Listed records:
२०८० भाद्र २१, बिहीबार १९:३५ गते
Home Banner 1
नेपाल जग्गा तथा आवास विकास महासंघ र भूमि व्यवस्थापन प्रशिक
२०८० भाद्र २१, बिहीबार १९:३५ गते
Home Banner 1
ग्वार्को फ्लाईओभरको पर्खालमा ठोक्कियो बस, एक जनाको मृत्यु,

* * *

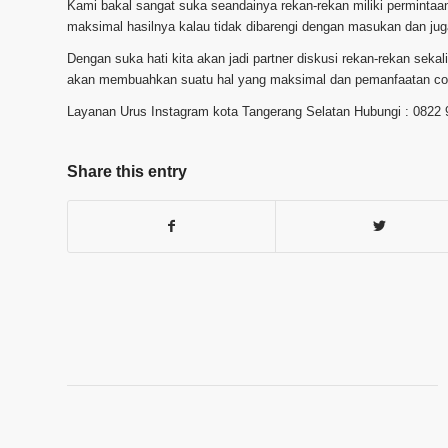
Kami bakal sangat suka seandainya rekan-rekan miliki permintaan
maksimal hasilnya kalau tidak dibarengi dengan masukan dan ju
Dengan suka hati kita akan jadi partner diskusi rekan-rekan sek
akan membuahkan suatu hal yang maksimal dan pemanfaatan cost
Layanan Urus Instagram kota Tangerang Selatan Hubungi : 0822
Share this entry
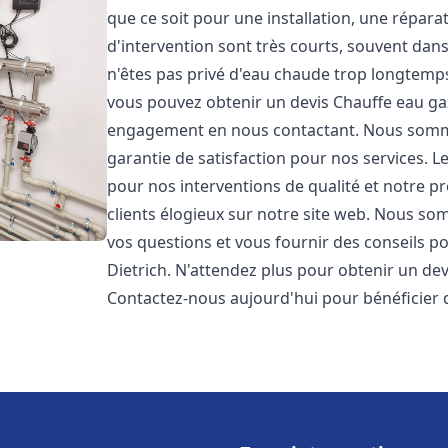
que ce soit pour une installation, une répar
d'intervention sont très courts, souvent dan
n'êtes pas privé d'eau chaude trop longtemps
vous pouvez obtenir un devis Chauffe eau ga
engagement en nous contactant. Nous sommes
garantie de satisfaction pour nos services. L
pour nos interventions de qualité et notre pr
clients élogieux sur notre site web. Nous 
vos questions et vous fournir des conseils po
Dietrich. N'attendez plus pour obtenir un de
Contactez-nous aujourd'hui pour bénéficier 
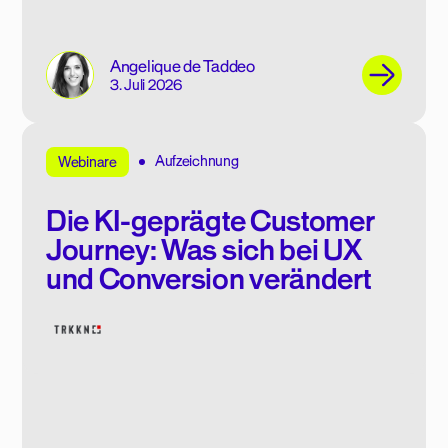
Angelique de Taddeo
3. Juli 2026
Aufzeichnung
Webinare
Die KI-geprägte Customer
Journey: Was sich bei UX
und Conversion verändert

Aim of the exercise: With the pictures left out, write out exactly the lines above from the one containing "garantie de satisfaction pour nos services. L" through the one containing "Angelique de Taddeo".

Exercise answer:
garantie de satisfaction pour nos services. L
pour nos interventions de qualité et notre pr
clients élogieux sur notre site web. Nous 
vos questions et vous fournir des conseils po
Dietrich. N'attendez plus pour obtenir un de
Contactez-nous aujourd'hui pour bénéficier 
Angelique de Taddeo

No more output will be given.